In 2009, the ABA Coalition for Justice conducted a study of judges across the United States to assess, among other things, self-representation and how it impacts the parties and the courts. Sixty-two percent of the judges surveyed said that outcomes were worse when people represented themselves, and 78 percent said that courts are negatively affected when parties are without lawyers.
“The system of justice in this country is based on an adversarial model,” Hatchett said. “It has sophisticated sets of rules and procedures under which everyone must operate. For it to operate efficiently, each party should be represented by a lawyer. When parties are not represented by lawyers, the study shows that the parties actually hurt their cases through self-representation. Not only do the parties hurt their cases, but the justice system itself is slowed, because unrepresented litigants use more staff time.”
Hatchett said the guarantees in the Constitution do not come with the caveat “for those who can afford them.”
“Denial of justice to a significant segment of our society, those who are not indigent and yet cannot afford a lawyer, is a failure of our profession and of our system of democracy,” he said.
The special privileges that come with being a lawyer also come with heightened ethical obligations to increase access to justice.
“The unrepresented must be helped,” Hatchett said. “Who is responsible for providing that help? The answer is found within the ethical duties governing lawyers — from not only our code of ethics, but from the very oath that we took as new lawyers. And I quote: ‘I will never reject, from any consideration personal to myself, the cause of the defenseless or oppressed, or delay anyone’s cause for lucre or malice. So help me God.’”

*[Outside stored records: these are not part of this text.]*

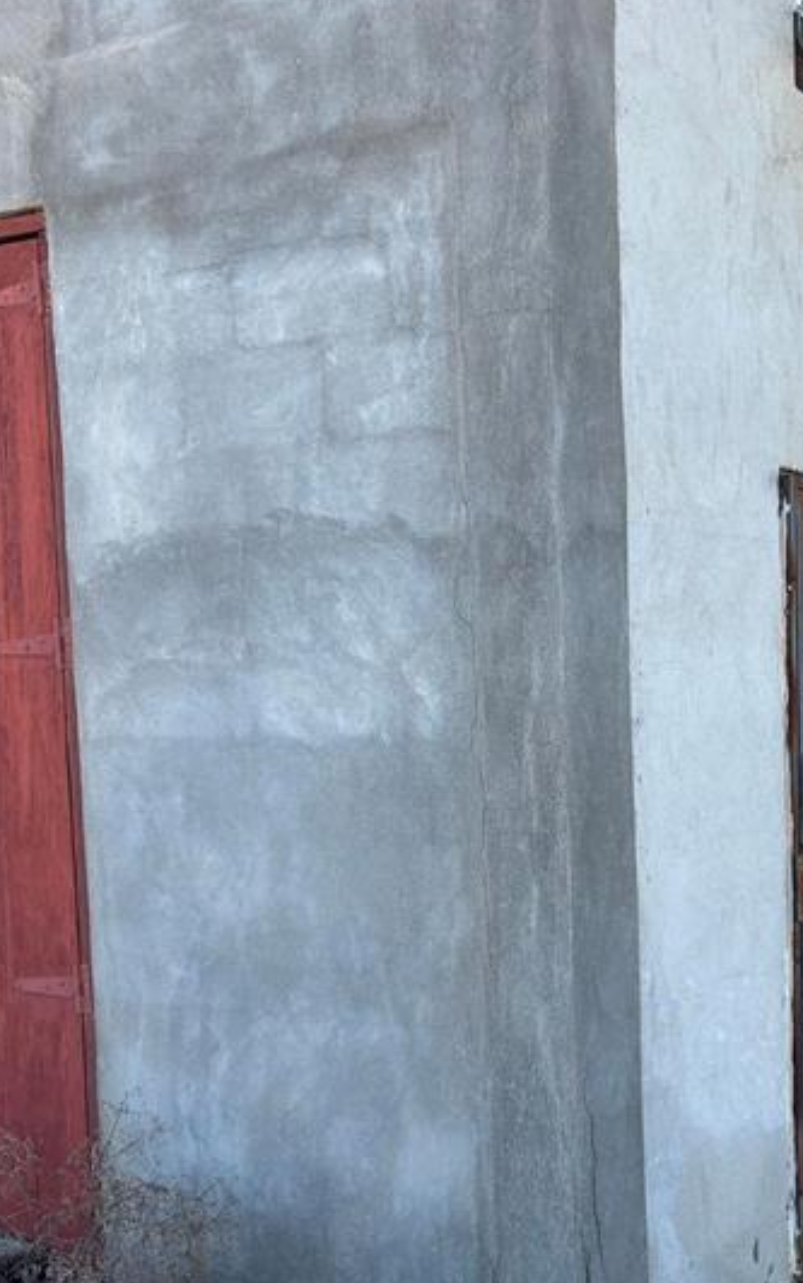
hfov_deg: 23.4
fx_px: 1854
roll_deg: +2.2
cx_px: 798
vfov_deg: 37.8
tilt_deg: -4.8
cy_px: 830
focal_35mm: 53
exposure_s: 1/707
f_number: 1.6
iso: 50
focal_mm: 5.96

The profession also must “take emergency action” to provide access for those in poverty with civil matters, especially in light of the collapse in revenue from the IOTA program.
“Studies show that as much as 80 percent of the legal needs of the poor are going unfulfilled,” Hatchett said. “In addition, The Florida Bar Foundation is projecting cuts of 76 percent of its legal aid grants by the 2015-16 grant year, and current estimates for the near future project one legal aid attorney for every 10,700 Floridians living in poverty.”

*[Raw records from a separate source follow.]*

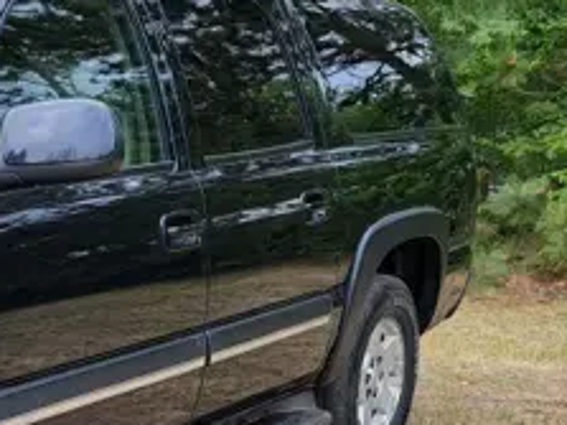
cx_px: -236
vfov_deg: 20.6
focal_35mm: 69
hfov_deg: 23.6
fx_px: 1130
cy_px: 417
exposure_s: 1/194
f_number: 1.8
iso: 16
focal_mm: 6.7
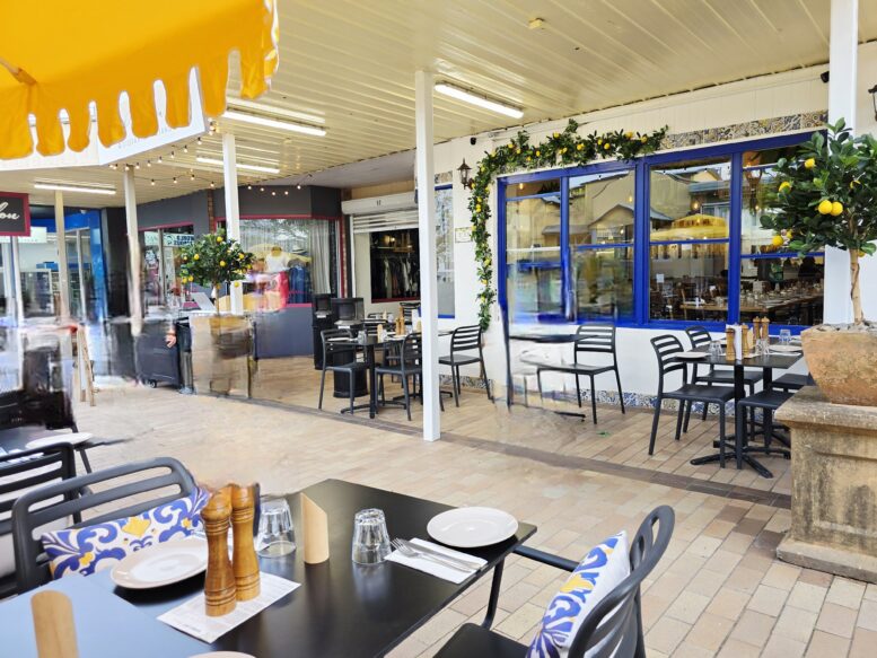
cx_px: 438
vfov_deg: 58.9
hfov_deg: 73.9
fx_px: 583
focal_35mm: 23
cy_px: 329
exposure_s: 1/101
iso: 64
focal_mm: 6.3
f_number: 1.7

Hatchett said we are going to have to do “something new” and that something will require more of lawyers’ time and money.
“In these difficult times, when power struggles between branches of government are frequent and everyone wants to see ‘reform’ or ‘change’ for the sake of change, the independence of the American lawyer must be viewed as a notion at risk and requiring special protection.”

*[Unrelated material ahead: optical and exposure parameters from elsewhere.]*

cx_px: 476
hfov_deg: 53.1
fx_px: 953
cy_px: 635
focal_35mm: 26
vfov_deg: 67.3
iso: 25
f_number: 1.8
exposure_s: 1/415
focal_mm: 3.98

He said the American independent lawyer must continue to insist that the rule of the majority is limited by constitutional guarantees to the minority and advocate for and define those rights.
“Our clients face challenges and losses to reputation, standing, office, property, liberty, and, sometimes, even life itself,” Hatchett said. “In those times of challenges and losses, our clients place their trust and confidence in us. And in resolving their disputes, we place our trust and confidence in our courts. Only in our courts, with independent judges and lawyers, can the rich and the poor, the educated and the uneducated, the members of the majority and minority groups, speak the truth, have their evidence fairly considered, and receive a just outcome.”